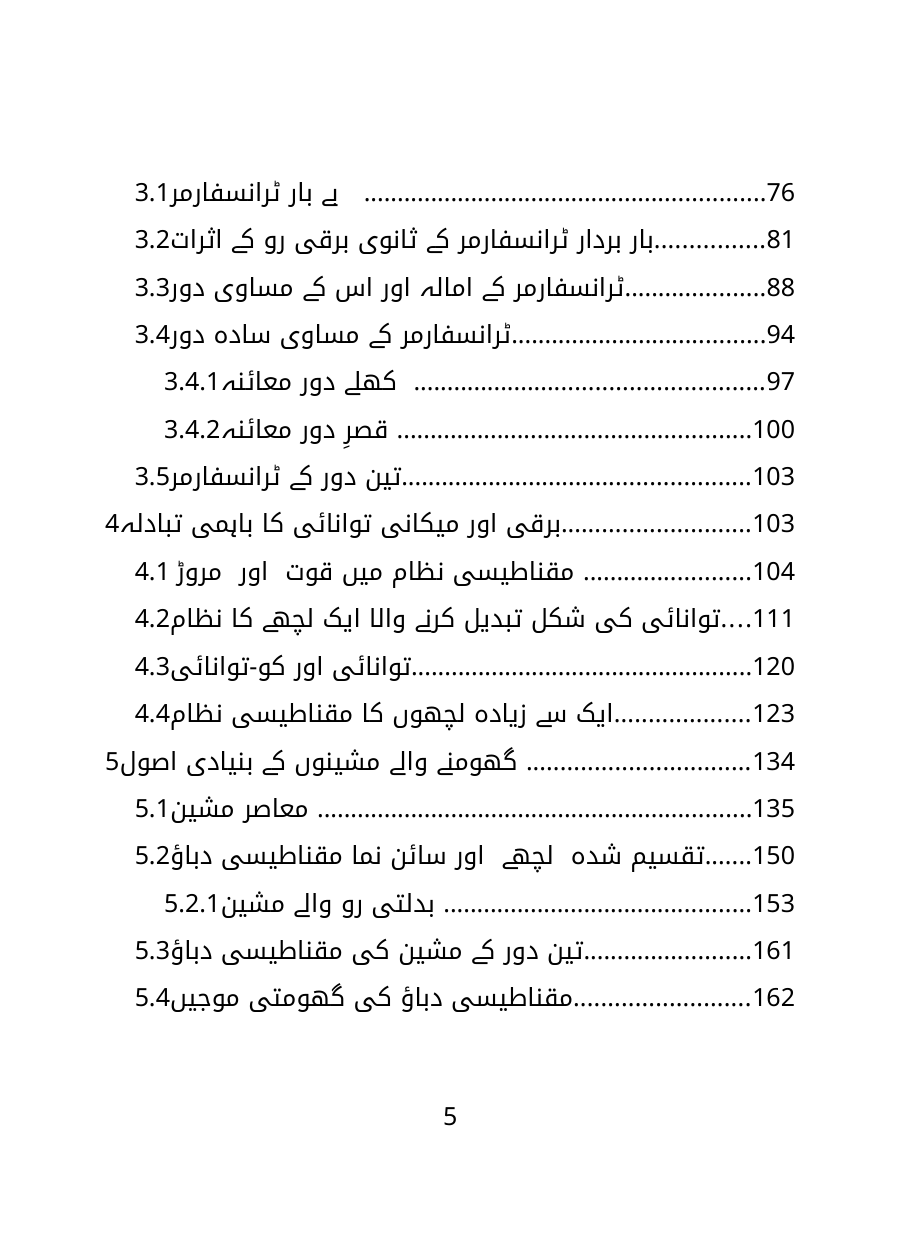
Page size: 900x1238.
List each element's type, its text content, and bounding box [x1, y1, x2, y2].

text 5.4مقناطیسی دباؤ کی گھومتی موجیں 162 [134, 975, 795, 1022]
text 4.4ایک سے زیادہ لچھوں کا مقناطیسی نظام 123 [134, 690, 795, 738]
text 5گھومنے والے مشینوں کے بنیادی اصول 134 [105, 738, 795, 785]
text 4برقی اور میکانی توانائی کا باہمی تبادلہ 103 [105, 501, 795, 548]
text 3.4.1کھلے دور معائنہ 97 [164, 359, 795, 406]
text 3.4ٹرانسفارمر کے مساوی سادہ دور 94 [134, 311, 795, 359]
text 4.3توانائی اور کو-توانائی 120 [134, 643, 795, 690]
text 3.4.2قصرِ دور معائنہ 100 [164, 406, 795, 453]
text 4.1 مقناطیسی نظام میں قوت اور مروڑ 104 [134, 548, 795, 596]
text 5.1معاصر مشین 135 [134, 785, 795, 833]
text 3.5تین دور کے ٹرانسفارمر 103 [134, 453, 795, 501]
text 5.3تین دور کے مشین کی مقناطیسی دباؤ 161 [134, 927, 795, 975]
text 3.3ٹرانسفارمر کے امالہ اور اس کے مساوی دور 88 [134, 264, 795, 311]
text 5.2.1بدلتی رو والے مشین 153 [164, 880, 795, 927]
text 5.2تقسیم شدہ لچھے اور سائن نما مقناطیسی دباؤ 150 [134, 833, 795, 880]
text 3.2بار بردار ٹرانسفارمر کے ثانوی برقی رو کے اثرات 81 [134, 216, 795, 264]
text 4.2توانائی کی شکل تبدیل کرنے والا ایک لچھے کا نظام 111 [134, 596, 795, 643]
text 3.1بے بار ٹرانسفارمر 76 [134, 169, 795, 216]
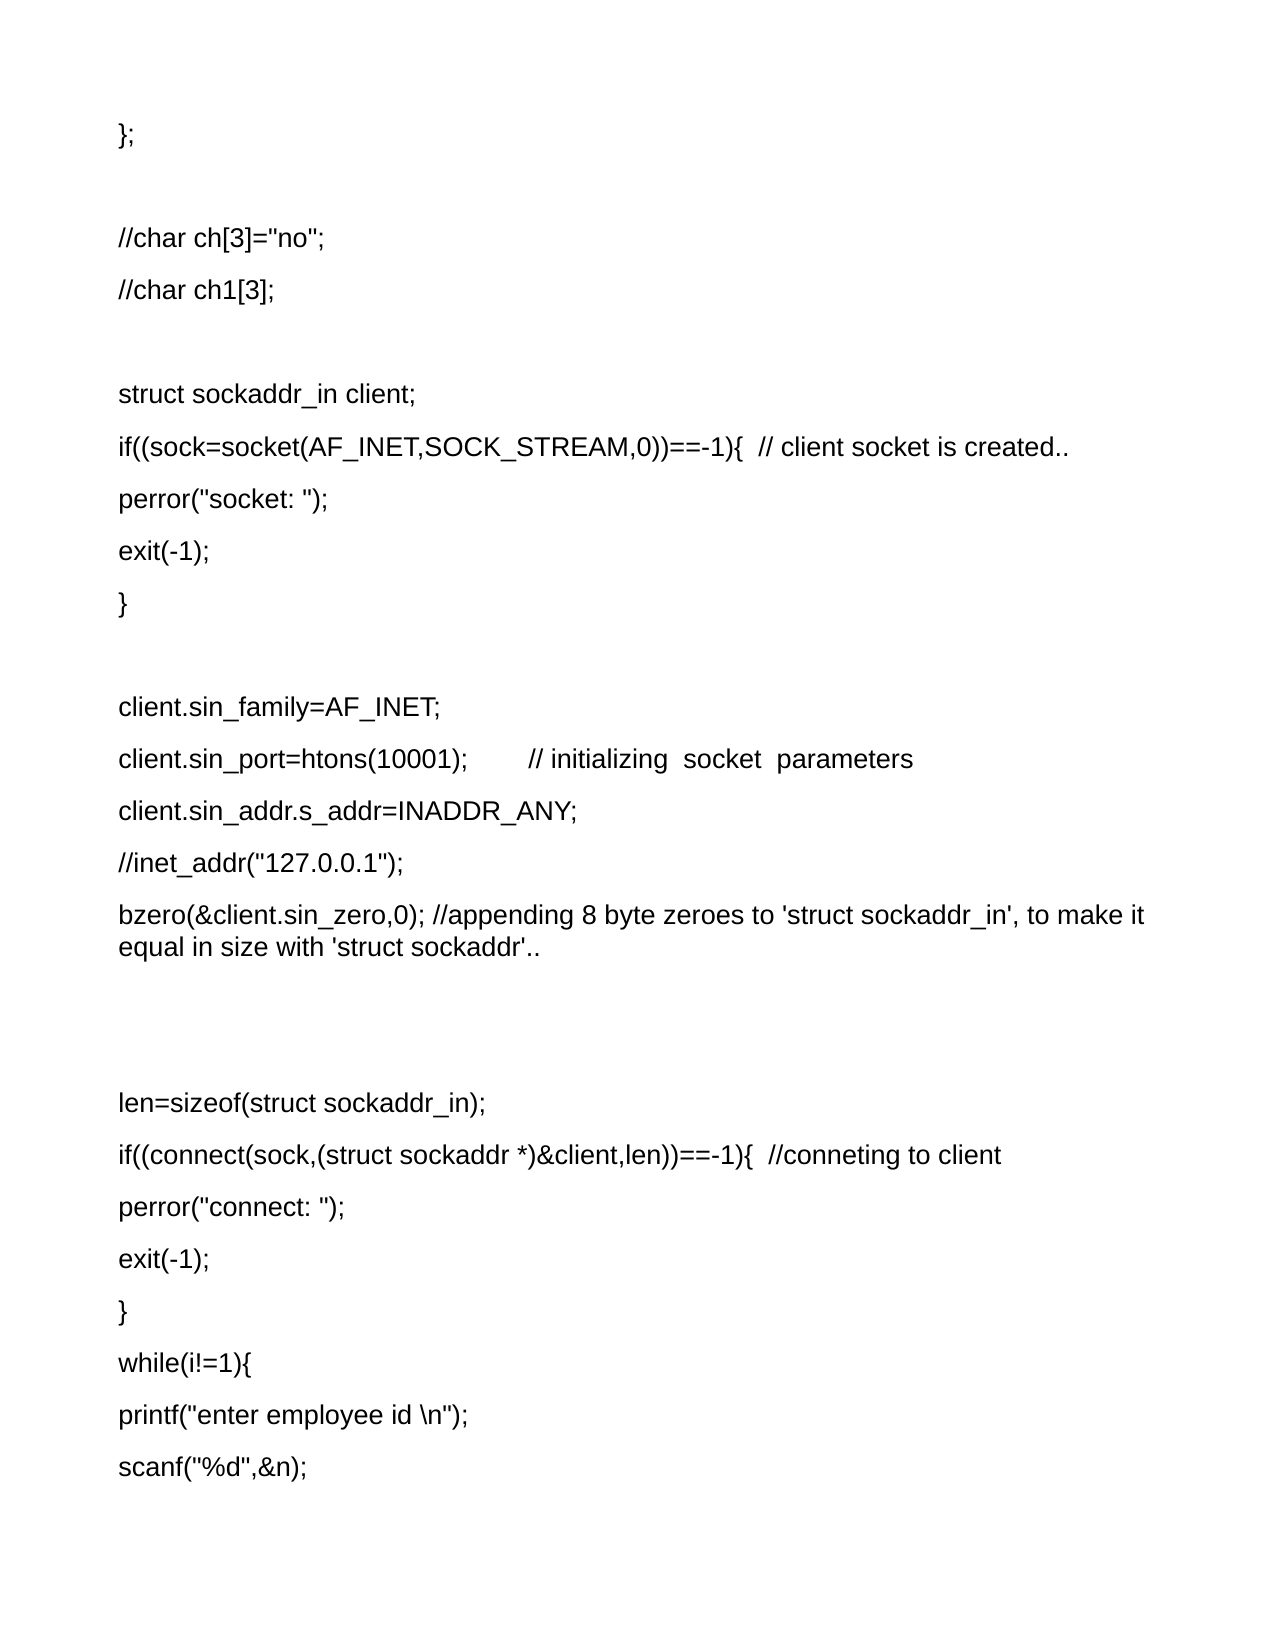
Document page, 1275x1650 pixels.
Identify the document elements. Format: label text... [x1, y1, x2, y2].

--

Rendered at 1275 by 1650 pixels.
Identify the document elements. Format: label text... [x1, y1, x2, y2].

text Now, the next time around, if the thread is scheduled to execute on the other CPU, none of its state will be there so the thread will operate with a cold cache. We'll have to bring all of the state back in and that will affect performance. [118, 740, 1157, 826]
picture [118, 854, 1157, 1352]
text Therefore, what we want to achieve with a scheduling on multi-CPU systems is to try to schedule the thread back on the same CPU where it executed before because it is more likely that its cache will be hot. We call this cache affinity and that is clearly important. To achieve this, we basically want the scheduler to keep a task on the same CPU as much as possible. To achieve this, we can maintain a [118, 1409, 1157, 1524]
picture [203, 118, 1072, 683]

--

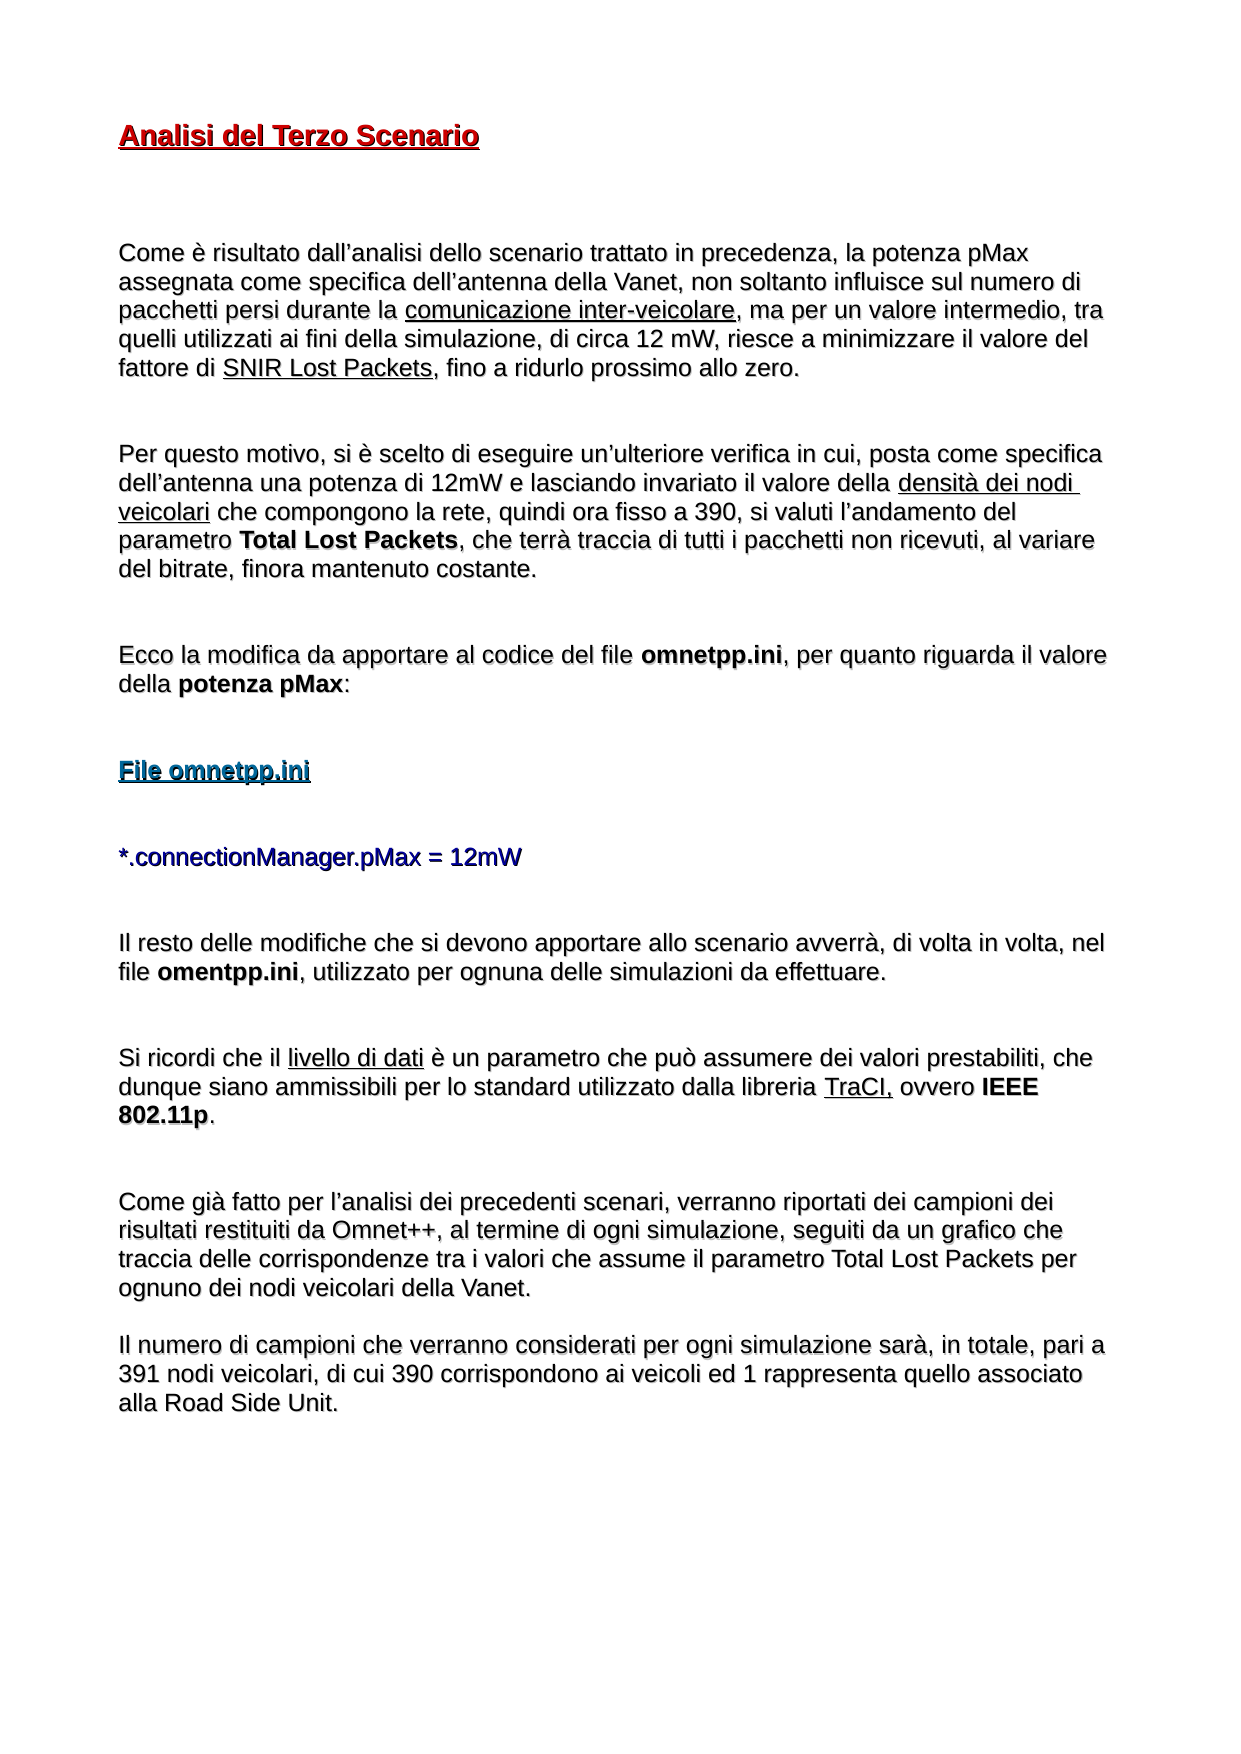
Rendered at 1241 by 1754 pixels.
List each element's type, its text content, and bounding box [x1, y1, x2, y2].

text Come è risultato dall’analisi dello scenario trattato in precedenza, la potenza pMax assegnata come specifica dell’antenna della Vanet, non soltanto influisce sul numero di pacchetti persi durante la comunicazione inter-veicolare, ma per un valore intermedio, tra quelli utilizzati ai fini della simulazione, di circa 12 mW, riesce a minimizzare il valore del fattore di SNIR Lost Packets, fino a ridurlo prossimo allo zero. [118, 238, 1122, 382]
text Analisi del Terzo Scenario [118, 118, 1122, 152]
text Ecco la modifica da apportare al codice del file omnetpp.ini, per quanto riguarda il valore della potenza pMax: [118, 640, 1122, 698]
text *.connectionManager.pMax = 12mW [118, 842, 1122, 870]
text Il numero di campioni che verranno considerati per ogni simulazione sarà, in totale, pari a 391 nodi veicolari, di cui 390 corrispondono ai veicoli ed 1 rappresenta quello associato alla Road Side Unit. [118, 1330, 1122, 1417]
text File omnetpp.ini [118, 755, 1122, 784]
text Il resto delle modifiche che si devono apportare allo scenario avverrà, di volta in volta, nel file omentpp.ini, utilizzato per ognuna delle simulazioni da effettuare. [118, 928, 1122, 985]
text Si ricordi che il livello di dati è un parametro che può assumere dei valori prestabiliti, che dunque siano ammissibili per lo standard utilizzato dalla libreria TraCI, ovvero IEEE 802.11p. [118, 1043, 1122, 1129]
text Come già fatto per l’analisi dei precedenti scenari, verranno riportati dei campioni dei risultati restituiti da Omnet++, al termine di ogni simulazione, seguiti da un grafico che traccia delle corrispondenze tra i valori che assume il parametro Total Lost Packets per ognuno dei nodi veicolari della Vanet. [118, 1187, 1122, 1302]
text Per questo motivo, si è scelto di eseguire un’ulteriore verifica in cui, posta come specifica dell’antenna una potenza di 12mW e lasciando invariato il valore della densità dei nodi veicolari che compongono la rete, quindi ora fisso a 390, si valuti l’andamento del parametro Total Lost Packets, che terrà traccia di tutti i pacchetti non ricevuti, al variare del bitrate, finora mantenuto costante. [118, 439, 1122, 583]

* Problem *
Quote the entries starting at the line that contains "Page size: 900x1238." and ending after the line that contains "text 3.2بار بردار", including both of those lines.

* Output of the exercise *
Page size: 900x1238.
List each element's type, its text content, and bounding box [x1, y1, x2, y2].

text 5.4مقناطیسی دباؤ کی گھومتی موجیں 162 [134, 975, 795, 1022]
text 4.4ایک سے زیادہ لچھوں کا مقناطیسی نظام 123 [134, 690, 795, 738]
text 5گھومنے والے مشینوں کے بنیادی اصول 134 [105, 738, 795, 785]
text 4برقی اور میکانی توانائی کا باہمی تبادلہ 103 [105, 501, 795, 548]
text 3.4.1کھلے دور معائنہ 97 [164, 359, 795, 406]
text 3.4ٹرانسفارمر کے مساوی سادہ دور 94 [134, 311, 795, 359]
text 4.3توانائی اور کو-توانائی 120 [134, 643, 795, 690]
text 3.4.2قصرِ دور معائنہ 100 [164, 406, 795, 453]
text 4.1 مقناطیسی نظام میں قوت اور مروڑ 104 [134, 548, 795, 596]
text 5.1معاصر مشین 135 [134, 785, 795, 833]
text 3.5تین دور کے ٹرانسفارمر 103 [134, 453, 795, 501]
text 5.3تین دور کے مشین کی مقناطیسی دباؤ 161 [134, 927, 795, 975]
text 3.3ٹرانسفارمر کے امالہ اور اس کے مساوی دور 88 [134, 264, 795, 311]
text 5.2.1بدلتی رو والے مشین 153 [164, 880, 795, 927]
text 5.2تقسیم شدہ لچھے اور سائن نما مقناطیسی دباؤ 150 [134, 833, 795, 880]
text 3.2بار بردار ٹرانسفارمر کے ثانوی برقی رو کے اثرات 81 [134, 216, 795, 264]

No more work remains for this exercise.